● SELECTED PASSAGE
-*-*-
Wednesday, January 9, 2013

santa rosa plums

lucien painted naked pictures of his daughter, rose. she posed for him on his couch, strong muscles, wide-open legs, hair in all the places a woman has hair, self-involved.

the line i punched into my cell phone last night: i was retrieving my tool kit, when she drove away on three wheels.

my words, written for me, dropped, message in a bottle for the sea and foreign eyes, are not for anyone to own. whether arranged in mocking betrayal or overflowing heart, i'm emblazoned by the imperfections of dancing. do not read this as an excuse, read it as a conversation with probabilities both imagined and real, filtered through conditioning, perception, but with angst to occur.

i've encountered things and people who defy sense and logic and this uncertainty has it's inspiration, proof, of a mysteriously unknowing sliver of universe.

unpredictability is what she taught me, through months of invisibility, ringing taunts, the arrogance she met her body with, time.

i let it sit. i think i was waiting. we happened, existed in something magic for a moment, spent all this time planning our escape, then i became flustered, she ran away, never together realizing. the pain isn't even a faint echo no more.
-*-*-
● TASKS TO PERFORM
1. Reproduce the blog entry between "my words, written" and "angst to occur.", inclusive.
2. According to the blog entry, what did lucien paint?
3. Go on with the blog entry titled "santa rosa plums" from the point where it stops.
The rows that follow are from a separate source and have no connection to the blog entry.
-*-*-
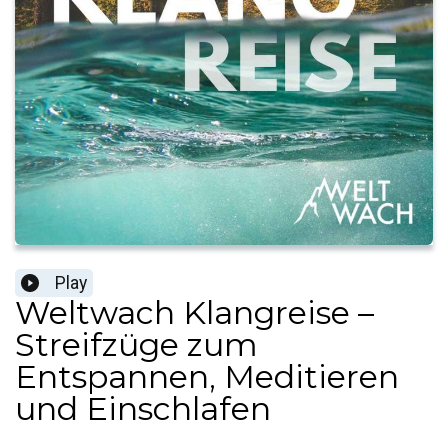
Play
Weltwach Klangreise –
Streifzüge zum
Entspannen, Meditieren
und Einschlafen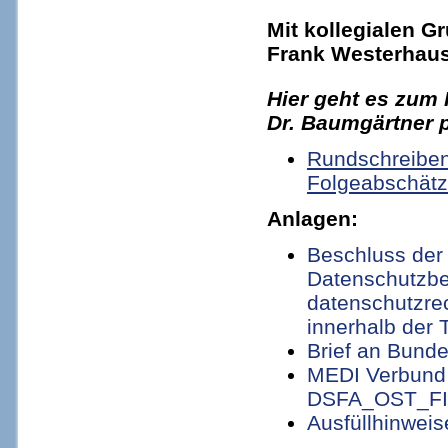
Mit kollegialen G
Frank Westerhaus 
Hier geht es zum
Dr. Baumgärtner 
Rundschreiben
Folgeabschät
Anlagen:
Beschluss der
Datenschutzb
datenschutzre
innerhalb der 
Brief an Bund
MEDI Verbund 
DSFA_OST_F
Ausfüllhinwei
-*-*-
● ANSWERS TO THE PROBLEMS
1.
my words, written for me, dropped, message in a bottle for the sea and foreign eyes, are not for anyone to own. whether arranged in mocking betrayal or overflowing heart, i'm emblazoned by the imperfections of dancing. do not read this as an excuse, read it as a conversation with probabilities both imagined and real, filtered through conditioning, perception, but with angst to occur.

2. Naked pictures of his daughter, rose.

3.
as for you, i know you, in between the moon and you, i hope you are living, breathing, feeling, trusting your gorgeous intuition. i was driving somewhere, i can't remember the street, when the impulse of love returned--not the sadness, egoic futility, taunting glimpses of what was and could have been, but-- right-there-i-can-feel-it-for-the-people-in-my-life-again, love. nostalgia dims love, it wears the mask of love but it's grief, regret. love is only momentous and accessible in acceptance for what is, what is, no matter how alone or together we are, love wakes us up to ourselves, here.

i'm not enlightened by what i know, feel, i'm strange. i'm not centered because i'm a mess, only, somewhere in this scattered crazy moving internal/external reconciliation are pieces of warm life evidence and ability. i do know, that in this town the best truths are improvised moments between characters stripped of their costumes and dreams, naked with each other in a thai food restaurant, standing face to face at a venice handball court counting numbers with a dreadlocked guru, finding evidence that someone's been with us the entire time, teaching girls to skateboard, climbing sandstone peak for a new year with that sunset, huge moon, yelling at strangers, drinking wine, an owl, drive home in peace, lovemaking, a cafe here, a cafe there, my independence zigzagging a flowing trail through paths both paved and wild, in this grid and chaos, flashes of brilliance woven into the fabric of a city founded for it's light, climate, proximity to the edge of the world.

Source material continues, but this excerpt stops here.